Sometimes this is good, sometimes it is bad.

I think work/life balance isn’t something you can really strive for when you work for the emergency services. The ‘job’ often is your life, and you’re life slowly becomes the job. You have a life set aside from the job and I think this is something precious you must look after, but work is a massive part of your life. You’re colleagues become your friends, your support network. Many EMS providers spend more times with their ‘work wife’s’ or husbands than they do with their real family.

When times are hard, I find it difficult to know who to turn to. A rough job can knock you for six. You got into this job to help people and you expect to deal with some hardships but you just don’t know how to until you get there.

Do you talk to the people at work, who have been there themselves or may have even been there on the day? Risk upsetting them with their memories or similar jobs?

Do you go home, and tell your closest family, your friends what you have been through that day while they’ve been upset because their hoover has stopped working?

I often feel duty bound not to. I often feel it was bad enough for all the people involved, all the people there. I feel like I don’t need to share this horror story with anyone else.

I find myself sayings things like ‘I don’t really want to talk about it’. I don’t even want to think about it half the time.
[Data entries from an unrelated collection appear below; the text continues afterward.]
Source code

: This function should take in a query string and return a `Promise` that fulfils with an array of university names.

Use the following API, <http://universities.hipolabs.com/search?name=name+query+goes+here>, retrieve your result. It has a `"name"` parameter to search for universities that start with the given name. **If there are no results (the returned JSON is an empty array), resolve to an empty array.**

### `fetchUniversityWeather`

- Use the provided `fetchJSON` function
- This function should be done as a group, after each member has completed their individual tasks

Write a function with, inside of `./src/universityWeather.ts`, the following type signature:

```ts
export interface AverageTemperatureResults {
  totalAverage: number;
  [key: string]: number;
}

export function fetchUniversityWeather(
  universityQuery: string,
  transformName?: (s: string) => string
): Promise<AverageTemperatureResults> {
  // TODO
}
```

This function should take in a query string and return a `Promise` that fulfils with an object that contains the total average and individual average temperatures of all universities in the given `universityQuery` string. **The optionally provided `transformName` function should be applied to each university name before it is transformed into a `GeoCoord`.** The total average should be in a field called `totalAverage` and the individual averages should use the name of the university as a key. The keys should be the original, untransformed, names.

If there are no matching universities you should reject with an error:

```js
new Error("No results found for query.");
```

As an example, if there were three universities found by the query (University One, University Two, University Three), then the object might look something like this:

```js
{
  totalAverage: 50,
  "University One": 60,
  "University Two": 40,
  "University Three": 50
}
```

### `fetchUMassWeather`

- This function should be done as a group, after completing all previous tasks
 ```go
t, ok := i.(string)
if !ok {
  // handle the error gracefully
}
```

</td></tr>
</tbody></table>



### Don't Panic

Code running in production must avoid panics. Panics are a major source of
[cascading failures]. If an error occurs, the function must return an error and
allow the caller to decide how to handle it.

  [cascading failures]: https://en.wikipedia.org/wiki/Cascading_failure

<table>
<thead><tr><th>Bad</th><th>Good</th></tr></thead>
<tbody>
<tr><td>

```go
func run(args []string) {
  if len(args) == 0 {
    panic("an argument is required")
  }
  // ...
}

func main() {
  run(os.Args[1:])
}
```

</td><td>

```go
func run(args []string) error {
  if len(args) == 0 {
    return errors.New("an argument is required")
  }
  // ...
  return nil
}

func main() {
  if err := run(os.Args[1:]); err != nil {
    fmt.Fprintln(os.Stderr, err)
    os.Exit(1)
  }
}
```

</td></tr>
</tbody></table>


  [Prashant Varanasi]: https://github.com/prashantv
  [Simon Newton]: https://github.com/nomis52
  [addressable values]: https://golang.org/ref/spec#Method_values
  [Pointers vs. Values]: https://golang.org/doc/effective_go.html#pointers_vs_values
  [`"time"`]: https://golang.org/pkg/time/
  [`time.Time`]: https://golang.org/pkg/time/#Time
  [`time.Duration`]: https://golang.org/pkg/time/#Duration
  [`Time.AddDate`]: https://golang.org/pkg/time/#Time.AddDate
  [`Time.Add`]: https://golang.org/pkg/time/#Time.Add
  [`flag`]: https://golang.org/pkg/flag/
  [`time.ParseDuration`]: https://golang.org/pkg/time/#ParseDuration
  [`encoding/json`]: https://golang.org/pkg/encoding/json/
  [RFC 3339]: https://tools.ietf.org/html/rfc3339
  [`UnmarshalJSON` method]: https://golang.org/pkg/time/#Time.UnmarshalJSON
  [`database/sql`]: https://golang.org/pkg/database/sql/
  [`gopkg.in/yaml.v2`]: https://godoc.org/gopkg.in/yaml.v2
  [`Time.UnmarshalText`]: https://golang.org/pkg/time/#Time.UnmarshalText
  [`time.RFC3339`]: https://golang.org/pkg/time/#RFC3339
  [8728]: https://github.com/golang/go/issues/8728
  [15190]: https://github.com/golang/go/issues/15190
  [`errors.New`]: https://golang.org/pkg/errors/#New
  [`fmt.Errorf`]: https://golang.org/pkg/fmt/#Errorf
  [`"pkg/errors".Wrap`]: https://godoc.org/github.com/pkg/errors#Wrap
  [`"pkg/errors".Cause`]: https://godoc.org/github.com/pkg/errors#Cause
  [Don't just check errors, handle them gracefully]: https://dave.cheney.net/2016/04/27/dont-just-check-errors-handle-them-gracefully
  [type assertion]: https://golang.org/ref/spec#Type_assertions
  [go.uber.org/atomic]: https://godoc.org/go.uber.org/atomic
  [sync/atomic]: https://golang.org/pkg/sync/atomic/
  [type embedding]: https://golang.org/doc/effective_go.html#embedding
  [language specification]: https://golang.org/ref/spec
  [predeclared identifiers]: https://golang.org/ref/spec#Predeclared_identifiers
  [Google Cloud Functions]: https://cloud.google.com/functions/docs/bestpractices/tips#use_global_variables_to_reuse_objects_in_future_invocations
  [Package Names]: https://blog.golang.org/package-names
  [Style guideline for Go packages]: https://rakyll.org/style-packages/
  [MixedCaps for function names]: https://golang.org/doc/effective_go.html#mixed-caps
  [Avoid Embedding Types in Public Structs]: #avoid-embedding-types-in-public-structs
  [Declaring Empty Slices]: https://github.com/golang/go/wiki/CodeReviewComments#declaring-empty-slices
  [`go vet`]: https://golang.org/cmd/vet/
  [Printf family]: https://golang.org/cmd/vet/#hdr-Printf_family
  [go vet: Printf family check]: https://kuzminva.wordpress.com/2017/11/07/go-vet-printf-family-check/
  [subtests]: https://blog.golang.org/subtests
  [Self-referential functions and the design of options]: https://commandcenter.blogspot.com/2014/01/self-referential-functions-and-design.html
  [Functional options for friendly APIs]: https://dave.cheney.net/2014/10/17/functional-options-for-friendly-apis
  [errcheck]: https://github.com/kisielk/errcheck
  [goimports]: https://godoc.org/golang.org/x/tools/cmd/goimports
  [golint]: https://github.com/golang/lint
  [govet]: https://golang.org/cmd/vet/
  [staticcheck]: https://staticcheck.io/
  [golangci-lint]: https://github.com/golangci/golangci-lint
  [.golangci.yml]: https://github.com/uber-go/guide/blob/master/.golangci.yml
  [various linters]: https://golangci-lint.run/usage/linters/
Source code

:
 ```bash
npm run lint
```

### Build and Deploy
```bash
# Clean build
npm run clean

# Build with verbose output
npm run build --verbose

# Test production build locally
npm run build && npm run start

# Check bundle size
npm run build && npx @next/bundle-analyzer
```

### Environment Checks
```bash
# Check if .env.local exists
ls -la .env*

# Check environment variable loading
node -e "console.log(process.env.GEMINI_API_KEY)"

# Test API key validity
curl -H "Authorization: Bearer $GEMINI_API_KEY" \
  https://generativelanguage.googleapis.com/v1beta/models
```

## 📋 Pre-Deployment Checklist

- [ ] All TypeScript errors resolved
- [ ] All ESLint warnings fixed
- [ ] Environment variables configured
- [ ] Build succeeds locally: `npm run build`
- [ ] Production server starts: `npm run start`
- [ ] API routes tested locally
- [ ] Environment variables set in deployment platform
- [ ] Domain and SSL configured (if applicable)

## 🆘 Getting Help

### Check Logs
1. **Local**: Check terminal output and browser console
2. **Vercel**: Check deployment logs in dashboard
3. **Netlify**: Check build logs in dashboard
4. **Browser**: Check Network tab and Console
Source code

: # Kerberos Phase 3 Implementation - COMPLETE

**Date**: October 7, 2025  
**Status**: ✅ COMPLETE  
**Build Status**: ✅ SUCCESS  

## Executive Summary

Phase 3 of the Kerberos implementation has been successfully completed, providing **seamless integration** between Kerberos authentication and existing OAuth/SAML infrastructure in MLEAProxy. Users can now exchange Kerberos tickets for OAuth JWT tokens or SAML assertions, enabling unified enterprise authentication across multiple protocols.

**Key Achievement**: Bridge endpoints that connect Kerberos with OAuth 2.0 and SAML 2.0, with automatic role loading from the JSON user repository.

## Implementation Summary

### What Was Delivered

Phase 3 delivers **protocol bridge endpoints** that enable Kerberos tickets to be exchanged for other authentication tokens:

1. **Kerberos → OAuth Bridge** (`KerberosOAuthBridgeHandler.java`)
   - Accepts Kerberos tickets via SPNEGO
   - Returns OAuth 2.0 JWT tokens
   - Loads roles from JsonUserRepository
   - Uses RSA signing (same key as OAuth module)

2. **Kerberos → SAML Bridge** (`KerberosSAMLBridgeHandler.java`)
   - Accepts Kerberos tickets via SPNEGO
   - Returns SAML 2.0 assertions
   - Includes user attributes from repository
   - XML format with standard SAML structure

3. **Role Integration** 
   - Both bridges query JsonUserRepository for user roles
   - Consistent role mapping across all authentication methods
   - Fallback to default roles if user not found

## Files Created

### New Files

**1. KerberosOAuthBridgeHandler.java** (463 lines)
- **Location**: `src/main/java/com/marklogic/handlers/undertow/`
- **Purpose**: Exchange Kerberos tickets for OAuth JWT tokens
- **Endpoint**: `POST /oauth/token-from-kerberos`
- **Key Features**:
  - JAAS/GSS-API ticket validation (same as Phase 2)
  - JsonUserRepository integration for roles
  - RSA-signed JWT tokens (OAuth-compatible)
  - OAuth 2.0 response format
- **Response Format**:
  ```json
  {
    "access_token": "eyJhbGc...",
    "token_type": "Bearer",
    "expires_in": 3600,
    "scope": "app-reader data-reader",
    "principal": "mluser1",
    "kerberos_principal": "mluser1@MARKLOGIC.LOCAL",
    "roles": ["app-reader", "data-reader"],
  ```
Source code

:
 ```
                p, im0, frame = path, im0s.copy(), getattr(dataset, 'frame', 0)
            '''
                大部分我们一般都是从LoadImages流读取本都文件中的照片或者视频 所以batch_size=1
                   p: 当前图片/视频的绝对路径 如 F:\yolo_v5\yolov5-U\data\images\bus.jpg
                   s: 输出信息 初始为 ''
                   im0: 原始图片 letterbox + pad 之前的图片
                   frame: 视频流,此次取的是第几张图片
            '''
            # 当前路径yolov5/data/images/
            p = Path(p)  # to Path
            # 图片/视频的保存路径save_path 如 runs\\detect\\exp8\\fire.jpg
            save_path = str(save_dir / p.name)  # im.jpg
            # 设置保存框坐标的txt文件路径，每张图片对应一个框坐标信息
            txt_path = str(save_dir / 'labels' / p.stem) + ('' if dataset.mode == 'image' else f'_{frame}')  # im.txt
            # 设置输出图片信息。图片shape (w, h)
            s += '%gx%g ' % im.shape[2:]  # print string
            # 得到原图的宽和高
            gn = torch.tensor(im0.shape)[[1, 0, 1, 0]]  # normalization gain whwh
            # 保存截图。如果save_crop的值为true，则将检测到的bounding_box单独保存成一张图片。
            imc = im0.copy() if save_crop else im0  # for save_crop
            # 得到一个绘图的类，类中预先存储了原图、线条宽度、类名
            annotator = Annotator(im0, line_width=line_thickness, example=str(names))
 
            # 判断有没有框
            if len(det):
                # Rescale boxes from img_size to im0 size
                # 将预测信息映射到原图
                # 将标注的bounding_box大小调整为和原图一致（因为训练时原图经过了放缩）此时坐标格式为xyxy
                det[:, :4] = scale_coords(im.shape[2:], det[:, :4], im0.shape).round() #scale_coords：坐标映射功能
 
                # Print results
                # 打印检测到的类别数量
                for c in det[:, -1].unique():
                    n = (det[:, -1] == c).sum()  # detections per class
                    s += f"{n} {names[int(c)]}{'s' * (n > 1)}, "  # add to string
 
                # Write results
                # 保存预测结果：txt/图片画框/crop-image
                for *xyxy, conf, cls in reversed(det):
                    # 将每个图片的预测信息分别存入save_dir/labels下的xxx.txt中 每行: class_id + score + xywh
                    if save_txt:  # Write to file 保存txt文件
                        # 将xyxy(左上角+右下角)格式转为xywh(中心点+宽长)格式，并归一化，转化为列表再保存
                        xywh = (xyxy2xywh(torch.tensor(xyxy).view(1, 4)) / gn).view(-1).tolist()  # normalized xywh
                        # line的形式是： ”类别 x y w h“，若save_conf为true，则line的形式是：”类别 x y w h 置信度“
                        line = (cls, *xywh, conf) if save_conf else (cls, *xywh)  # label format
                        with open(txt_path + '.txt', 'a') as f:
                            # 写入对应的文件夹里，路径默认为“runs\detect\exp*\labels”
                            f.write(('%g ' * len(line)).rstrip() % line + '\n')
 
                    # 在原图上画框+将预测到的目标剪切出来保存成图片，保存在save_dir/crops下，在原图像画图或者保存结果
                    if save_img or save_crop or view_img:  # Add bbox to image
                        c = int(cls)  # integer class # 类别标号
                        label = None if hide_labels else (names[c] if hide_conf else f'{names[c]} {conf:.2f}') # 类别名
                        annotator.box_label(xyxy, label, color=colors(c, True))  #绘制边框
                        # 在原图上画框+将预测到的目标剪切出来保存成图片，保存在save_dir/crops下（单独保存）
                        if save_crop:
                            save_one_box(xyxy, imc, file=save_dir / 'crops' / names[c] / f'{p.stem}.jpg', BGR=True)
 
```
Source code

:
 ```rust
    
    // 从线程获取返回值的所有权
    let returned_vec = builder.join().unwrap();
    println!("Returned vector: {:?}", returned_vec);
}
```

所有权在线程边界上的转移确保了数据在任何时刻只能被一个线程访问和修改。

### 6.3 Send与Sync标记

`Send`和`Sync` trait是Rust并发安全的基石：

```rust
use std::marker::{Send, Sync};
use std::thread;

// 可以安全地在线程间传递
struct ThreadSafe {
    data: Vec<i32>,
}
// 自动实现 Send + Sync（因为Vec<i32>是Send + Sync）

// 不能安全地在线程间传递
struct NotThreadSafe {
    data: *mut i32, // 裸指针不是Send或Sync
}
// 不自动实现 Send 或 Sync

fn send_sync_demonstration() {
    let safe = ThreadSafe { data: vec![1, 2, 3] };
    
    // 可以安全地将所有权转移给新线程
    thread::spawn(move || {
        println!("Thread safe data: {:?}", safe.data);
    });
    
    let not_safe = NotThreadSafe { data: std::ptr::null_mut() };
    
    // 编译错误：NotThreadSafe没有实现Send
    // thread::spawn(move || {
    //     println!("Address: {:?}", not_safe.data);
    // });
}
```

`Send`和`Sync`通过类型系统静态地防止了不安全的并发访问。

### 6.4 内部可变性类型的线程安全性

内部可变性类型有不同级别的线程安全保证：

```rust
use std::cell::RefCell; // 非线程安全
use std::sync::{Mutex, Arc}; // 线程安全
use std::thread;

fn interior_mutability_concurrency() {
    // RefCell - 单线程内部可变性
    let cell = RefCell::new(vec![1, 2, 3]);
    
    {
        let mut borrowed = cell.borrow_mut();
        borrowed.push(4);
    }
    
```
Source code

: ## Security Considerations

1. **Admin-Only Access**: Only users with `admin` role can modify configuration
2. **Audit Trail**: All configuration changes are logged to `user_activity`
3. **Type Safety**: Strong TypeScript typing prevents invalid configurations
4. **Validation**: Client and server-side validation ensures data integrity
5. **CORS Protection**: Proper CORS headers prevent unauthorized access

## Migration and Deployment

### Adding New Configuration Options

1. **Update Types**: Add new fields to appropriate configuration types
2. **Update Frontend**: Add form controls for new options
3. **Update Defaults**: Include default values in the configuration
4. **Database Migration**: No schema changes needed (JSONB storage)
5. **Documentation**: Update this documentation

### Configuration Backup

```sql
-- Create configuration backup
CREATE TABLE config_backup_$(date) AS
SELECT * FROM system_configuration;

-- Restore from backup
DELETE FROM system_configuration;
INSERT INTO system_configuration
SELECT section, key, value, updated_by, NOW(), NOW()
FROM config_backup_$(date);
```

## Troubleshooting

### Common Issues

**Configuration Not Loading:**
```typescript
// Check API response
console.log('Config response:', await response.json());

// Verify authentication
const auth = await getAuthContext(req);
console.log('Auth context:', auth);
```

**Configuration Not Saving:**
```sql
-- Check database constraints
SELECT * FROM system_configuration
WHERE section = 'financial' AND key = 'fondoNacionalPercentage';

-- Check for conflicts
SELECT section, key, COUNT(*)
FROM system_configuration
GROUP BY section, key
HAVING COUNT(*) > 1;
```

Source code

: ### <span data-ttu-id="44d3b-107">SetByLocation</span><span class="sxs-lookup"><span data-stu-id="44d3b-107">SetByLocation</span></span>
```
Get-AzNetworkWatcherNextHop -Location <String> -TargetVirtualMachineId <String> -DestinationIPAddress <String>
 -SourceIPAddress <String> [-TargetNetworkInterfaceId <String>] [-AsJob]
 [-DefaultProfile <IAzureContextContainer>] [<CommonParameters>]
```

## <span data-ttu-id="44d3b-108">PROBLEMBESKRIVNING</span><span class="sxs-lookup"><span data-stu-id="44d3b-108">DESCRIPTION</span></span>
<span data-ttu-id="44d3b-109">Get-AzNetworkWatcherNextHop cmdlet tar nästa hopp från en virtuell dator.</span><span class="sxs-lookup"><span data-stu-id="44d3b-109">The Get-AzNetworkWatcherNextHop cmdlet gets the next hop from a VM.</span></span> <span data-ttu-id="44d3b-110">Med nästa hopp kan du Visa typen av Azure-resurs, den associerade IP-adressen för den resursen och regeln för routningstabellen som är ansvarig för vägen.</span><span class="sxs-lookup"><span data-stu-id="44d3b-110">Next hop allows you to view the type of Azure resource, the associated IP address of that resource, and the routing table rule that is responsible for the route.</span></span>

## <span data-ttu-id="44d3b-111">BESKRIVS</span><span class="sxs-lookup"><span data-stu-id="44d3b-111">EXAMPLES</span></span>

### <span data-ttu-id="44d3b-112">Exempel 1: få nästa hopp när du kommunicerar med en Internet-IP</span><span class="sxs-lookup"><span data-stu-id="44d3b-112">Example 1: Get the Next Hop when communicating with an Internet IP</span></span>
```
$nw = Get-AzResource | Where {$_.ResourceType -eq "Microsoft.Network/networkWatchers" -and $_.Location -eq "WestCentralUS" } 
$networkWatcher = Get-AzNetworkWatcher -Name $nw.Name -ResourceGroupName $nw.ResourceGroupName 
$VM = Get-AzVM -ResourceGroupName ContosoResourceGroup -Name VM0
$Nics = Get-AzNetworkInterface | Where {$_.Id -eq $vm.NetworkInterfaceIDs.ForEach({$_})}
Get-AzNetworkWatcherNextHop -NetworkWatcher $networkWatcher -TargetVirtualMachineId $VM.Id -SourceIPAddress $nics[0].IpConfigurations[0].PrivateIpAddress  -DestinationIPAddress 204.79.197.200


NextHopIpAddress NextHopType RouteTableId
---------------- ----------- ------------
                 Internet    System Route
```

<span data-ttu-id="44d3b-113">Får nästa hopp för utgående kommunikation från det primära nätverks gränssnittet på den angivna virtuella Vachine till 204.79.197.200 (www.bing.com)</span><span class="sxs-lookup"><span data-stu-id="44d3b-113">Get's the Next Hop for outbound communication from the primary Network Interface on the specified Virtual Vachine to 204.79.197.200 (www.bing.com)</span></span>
So when people ask how my day was, or what jobs I’ve been to lately. I found myself stuttering and struggling for words as I mutter the same usual white lies. I feel like people don’t need to know about some of these things. I feel often that ignorance can really be a bliss.

The only people that understand are the people that have been there. For us, its a reality. Ignorance isn’t really an option. You cannot ‘unsee’ the things you have seen.

And that’s where the segregation comes, that’s where the small part of your life that is separate from work is hidden and protected. The world where you don’t talk about work. That is my safety. Healthy or unhealthy, I do not know.